I always have a Jewish calendar (the Jewish calendar isn't anchored to the secular one, so I need it to know when holidays fall on the secular one).  This year, however, my mother bought went a wee bit crazy and bought us all (secular) calendars for Chanukah.  So now I have one of those fancy "Busy mom" type calendars.  What it lacks in Hebrew, it makes up for in a nifty pen attached to the top of the calendar (which the movers appear to have lost).

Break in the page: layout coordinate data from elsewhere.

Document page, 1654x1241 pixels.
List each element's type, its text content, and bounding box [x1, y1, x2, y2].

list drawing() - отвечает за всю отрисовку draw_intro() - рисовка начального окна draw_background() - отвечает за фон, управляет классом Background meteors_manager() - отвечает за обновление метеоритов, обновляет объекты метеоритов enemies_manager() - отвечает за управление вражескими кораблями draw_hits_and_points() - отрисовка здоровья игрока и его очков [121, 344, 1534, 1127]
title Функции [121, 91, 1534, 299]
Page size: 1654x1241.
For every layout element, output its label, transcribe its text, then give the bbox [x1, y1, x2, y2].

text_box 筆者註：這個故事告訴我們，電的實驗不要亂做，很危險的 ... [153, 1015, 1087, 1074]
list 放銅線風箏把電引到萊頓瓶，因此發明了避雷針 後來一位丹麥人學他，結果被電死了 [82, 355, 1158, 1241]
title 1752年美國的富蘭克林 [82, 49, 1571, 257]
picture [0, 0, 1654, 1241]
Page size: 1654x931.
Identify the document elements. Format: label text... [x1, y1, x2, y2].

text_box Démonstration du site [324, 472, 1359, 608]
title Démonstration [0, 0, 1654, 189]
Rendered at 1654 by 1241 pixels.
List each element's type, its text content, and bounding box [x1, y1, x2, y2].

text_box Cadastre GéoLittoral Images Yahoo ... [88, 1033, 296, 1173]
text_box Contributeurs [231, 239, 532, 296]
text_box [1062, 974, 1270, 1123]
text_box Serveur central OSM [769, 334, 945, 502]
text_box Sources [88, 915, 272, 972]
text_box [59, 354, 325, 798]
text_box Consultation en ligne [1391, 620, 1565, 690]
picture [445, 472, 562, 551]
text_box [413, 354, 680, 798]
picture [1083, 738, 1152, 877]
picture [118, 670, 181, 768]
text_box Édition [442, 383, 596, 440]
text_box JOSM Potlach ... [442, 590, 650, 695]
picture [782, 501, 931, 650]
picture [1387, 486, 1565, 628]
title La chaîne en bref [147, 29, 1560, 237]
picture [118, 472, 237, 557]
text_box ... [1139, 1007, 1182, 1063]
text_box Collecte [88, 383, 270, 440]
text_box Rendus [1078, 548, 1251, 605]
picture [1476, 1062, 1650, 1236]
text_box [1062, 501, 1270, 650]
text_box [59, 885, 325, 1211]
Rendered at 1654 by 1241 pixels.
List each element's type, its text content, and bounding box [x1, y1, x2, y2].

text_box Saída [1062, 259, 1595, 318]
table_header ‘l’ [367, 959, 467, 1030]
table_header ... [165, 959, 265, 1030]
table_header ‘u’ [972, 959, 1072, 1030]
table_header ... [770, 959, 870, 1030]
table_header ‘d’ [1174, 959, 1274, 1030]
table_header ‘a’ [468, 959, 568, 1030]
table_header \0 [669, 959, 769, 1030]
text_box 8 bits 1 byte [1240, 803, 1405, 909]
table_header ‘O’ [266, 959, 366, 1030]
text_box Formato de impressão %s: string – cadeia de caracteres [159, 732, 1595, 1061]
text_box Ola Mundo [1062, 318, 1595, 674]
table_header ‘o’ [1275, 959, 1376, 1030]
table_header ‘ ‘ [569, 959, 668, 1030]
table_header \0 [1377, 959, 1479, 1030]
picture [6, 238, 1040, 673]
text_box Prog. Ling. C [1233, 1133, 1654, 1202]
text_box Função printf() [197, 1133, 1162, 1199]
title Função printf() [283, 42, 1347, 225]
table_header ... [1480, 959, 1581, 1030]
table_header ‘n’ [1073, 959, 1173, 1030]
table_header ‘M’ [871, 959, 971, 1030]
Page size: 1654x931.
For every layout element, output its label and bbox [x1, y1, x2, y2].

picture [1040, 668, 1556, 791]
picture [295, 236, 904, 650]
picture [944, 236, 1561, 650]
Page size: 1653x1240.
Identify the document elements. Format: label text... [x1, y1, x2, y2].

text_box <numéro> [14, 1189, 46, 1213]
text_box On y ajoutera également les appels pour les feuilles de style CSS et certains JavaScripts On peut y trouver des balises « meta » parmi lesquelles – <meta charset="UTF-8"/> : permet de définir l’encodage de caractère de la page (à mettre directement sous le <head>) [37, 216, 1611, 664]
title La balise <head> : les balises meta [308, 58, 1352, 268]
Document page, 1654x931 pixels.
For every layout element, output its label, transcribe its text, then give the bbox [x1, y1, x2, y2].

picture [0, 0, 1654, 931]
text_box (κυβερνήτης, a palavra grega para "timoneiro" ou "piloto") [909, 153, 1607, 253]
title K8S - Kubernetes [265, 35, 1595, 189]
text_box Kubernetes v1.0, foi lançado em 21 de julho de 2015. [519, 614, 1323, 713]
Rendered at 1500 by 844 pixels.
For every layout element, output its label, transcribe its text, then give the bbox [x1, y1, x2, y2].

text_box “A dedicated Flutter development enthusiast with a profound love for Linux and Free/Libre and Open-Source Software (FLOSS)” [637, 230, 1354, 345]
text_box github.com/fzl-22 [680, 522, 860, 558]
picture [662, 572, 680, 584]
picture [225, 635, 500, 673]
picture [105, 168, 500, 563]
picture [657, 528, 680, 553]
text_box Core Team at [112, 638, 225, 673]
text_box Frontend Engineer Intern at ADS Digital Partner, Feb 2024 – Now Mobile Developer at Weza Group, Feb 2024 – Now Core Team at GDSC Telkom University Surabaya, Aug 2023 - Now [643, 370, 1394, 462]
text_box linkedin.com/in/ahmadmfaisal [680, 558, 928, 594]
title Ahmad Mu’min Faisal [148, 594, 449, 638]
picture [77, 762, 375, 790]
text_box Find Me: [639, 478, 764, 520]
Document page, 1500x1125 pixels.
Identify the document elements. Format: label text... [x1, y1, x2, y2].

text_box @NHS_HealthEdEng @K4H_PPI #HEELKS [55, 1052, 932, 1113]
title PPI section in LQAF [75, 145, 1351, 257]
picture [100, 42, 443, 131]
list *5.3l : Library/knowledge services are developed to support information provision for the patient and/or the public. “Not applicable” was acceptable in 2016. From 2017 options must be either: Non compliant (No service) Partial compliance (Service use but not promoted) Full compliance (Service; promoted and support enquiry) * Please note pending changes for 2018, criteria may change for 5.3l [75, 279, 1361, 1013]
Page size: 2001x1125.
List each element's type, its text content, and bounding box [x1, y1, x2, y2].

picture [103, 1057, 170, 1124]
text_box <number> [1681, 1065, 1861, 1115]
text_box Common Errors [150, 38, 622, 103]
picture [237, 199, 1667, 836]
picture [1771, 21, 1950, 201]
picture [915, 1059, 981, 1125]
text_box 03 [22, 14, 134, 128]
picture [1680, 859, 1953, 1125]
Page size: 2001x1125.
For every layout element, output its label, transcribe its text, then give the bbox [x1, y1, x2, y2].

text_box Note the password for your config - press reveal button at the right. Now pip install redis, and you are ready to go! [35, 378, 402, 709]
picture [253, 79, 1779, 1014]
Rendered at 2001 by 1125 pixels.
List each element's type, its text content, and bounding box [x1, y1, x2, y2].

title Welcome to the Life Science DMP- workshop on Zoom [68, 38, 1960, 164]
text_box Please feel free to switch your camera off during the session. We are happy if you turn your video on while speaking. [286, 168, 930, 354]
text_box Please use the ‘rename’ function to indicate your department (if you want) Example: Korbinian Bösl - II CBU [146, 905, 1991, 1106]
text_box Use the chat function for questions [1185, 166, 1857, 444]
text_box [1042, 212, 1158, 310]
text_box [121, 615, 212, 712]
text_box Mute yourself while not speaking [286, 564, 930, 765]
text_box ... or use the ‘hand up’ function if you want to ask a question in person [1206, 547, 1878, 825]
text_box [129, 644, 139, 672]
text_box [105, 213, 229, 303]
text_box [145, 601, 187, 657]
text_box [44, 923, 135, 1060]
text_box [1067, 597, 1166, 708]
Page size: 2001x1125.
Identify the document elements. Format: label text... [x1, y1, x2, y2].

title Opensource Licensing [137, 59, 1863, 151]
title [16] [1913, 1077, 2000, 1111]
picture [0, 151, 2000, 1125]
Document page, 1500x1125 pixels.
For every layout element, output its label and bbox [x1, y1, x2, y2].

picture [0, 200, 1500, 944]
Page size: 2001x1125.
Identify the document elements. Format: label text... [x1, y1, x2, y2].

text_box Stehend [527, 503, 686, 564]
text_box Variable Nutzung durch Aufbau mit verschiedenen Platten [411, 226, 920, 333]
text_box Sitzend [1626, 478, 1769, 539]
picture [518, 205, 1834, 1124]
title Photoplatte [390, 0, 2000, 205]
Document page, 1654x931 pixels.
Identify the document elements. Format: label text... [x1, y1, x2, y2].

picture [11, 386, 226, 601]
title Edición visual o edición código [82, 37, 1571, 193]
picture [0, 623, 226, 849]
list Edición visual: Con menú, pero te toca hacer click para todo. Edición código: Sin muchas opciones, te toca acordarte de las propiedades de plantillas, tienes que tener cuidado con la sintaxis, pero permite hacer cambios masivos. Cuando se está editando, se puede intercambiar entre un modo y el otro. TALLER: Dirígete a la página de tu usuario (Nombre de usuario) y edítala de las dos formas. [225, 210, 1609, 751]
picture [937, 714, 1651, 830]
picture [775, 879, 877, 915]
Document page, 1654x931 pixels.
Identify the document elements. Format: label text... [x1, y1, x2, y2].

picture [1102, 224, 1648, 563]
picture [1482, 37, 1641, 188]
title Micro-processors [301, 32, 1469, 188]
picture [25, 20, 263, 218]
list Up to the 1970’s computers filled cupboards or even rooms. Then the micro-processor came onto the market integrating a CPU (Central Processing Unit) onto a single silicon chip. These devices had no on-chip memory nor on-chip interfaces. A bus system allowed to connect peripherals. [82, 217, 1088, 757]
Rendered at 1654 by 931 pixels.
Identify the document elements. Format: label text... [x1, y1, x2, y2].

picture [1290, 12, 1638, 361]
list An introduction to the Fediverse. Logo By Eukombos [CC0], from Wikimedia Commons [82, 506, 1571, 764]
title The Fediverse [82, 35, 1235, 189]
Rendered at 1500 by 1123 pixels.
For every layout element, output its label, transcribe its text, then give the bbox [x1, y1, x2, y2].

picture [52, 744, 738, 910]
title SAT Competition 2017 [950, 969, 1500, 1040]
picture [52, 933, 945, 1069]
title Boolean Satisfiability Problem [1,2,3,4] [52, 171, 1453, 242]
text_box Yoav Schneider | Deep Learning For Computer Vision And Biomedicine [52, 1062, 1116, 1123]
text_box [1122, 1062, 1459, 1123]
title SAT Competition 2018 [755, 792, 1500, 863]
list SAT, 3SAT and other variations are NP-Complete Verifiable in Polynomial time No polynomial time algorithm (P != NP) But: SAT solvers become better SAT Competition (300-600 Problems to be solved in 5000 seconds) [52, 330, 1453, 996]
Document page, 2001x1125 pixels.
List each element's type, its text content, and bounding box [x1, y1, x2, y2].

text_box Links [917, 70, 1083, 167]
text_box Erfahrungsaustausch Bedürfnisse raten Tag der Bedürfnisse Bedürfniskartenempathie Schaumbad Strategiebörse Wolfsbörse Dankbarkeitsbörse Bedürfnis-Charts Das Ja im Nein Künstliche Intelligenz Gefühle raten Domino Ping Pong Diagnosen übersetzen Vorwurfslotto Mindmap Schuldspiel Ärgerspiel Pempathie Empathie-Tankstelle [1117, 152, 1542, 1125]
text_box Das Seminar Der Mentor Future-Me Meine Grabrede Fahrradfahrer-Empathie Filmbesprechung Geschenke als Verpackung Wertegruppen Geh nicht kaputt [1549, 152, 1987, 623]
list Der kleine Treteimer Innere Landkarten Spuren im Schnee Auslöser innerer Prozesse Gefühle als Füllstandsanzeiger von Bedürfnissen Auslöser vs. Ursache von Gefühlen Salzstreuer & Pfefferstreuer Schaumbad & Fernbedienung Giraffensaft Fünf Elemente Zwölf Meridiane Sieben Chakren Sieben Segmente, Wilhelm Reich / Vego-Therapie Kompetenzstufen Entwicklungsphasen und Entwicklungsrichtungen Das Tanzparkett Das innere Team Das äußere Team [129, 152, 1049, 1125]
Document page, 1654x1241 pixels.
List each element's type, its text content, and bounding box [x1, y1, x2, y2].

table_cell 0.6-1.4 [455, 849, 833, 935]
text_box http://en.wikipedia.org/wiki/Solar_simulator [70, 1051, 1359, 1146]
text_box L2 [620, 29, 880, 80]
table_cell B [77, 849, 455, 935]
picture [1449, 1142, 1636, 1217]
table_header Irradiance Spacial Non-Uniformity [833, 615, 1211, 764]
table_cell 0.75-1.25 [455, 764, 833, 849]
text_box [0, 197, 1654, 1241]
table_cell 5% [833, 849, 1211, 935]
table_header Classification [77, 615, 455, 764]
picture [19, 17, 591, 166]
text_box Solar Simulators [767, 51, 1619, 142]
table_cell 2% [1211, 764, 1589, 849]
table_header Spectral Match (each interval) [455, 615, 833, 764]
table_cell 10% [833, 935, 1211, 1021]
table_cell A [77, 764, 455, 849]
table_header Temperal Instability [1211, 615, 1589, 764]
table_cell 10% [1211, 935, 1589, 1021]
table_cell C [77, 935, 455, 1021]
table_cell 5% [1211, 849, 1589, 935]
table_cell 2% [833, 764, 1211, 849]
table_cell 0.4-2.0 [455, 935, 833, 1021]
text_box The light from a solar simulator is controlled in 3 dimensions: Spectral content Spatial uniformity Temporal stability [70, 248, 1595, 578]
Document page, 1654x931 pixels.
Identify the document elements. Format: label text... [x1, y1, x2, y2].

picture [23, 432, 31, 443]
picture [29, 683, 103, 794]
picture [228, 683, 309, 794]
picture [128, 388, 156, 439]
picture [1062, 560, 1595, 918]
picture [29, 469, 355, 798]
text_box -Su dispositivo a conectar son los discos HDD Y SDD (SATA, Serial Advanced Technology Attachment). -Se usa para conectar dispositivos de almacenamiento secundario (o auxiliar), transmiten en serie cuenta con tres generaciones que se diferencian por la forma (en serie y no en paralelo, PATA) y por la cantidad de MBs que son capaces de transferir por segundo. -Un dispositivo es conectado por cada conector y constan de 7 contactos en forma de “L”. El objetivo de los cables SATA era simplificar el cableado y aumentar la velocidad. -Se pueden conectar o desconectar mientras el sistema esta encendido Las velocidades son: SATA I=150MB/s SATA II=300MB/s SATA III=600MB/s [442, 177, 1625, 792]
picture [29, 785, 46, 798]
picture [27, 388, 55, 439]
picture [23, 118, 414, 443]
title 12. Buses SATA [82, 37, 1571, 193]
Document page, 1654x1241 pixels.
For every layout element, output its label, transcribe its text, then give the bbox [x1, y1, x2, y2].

According to the calendar, our life ceased to exist after May 16th, moving day.  We've only been here a few weeks, but it's already a whole other world.  I stared at that calendar as though it was frozen in another time.  There are doctor appointments on there from doctors we will never see again.  The last Girl Scout meeting is there.  Oh how I miss those girls and their moms!  The very last birthday we ever celebrated in that house is there.  We moved into that house just 2 weeks before our girls were born.  So it was fitting that we left just after their birthday.  There was that last minute trip with friends to a local attraction that I always wanted to visit, but never did until that day (and had a blast).  I completely forgot that our family was reunited on Friday the 13th.  See the early family services labeled there that day?  Well, we came home from services and found my husband home after 8 months apart during this move.  After years of deployments and training and combat zones and civilian job training, it's over.  On that day, we celebrated shabbat with friends and we got our family back.

I looked at the calendar for a while.  It was late.  The kids were in bed.  The husband was at work.  The house was quiet.  I stared at May and remembered.  Then, with some reluctance, I flipped the page to June, completely blank and hung it up.   Moving right along.




*Either an exaggeration or wishful thinking.  Take your pick.